For eighteen years, I worked as a commercial food photographer in Brazil, immersed in the aesthetics of desire and consumption. During that time, I began to sense that behind the polished surface of food imagery there were deeper tensions: restraint disguised as pleasure, performance disguised as nourishment. Gradually, my gaze shifted from the plate to the body, from surface to structure. Food became not only an object of contemplation, but a language carrying inheritance, intimacy, and social codes.

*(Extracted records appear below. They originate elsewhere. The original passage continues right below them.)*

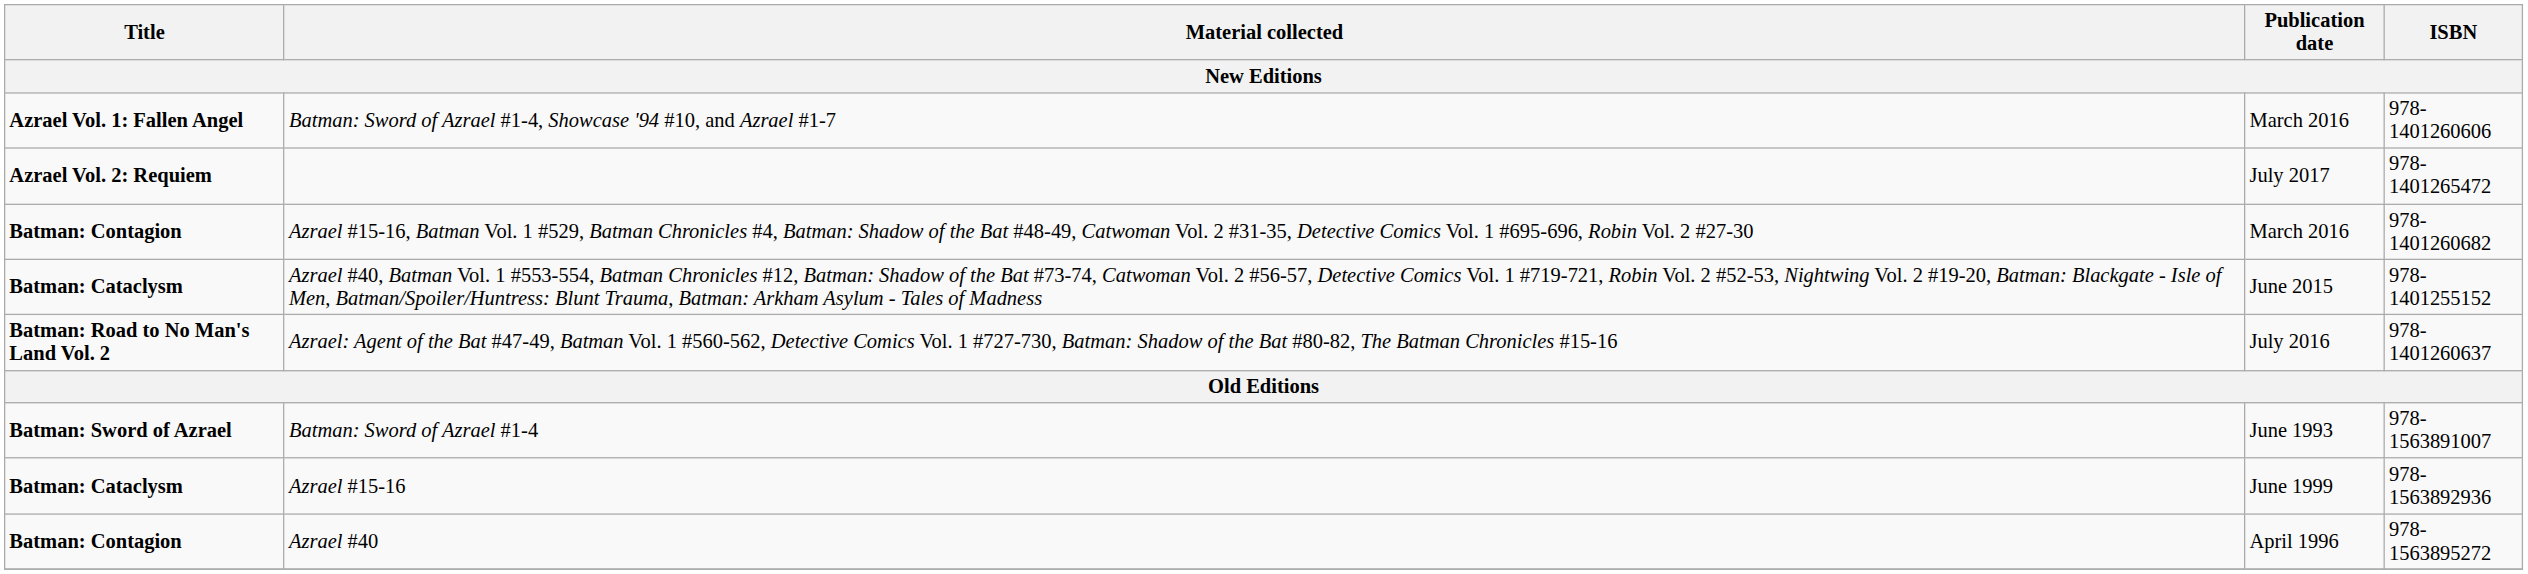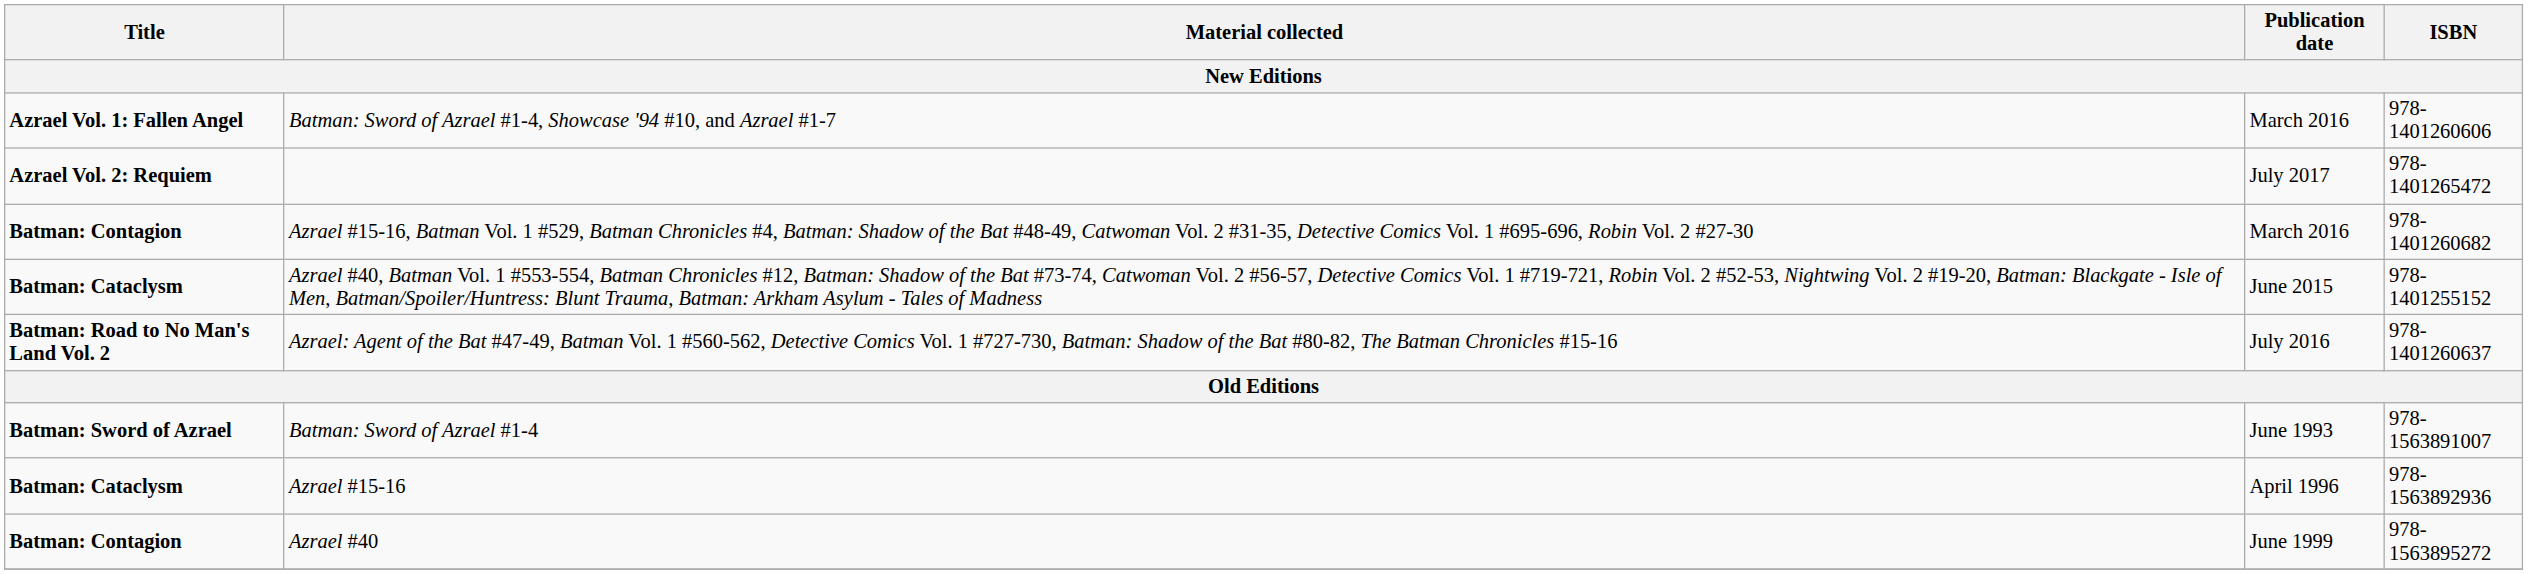Azrael #15-16 | Publication date: June 1999 -> April 1996
Azrael #40 | Publication date: April 1996 -> June 1999
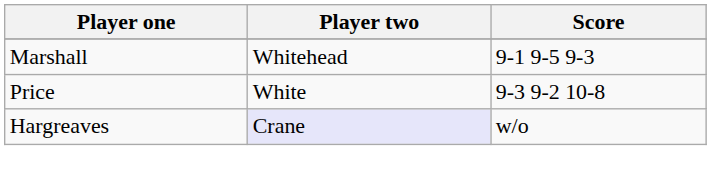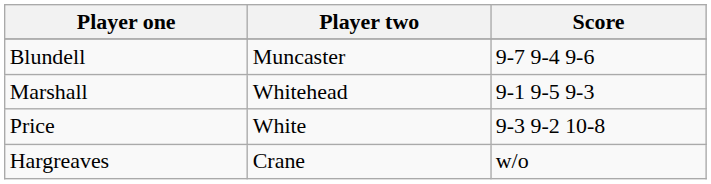+ row: Blundell | Muncaster | 9-7 9-4 9-6
Hargreaves | Player two: lavender background -> no background
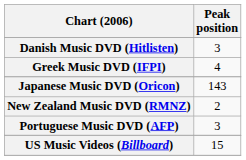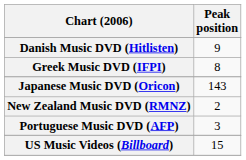Danish Music DVD (Hitlisten) | Peak position: 3 -> 9
Greek Music DVD (IFPI) | Peak position: 4 -> 8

My practice investigates eating as a cultural, emotional, and political act. I am interested in how it carries structures of belonging, guilt, desire, and discipline. Through food, we learn how to behave, how to restrain ourselves, how to desire within permitted limits. It reveals invisible norms and patterns that shape our bodies, our emotions, and our relationships.
My research begins with lived experience but connects to collective dynamics: the persistence of beauty myths, the moralization of eating, the medicalization of appetite, and the subtle mandates imprinted on the body. I work across photography, sculpture, textile, and installation. Materiality plays a central role. Fabrics, threads, domestic objects, and fragments of the body become ingredients through which I elaborate inherited narratives and give form to what cannot always be spoken directly.
Repetition, embroidery, and handwriting appear as gestures of resistance and rewriting. They are ways of digesting inherited narratives, exposing hidden layers, and activating embodied memory.
Food is the point of departure. What I ultimately address are the structures that feed us, shape us, and, at times, quietly suffocate us.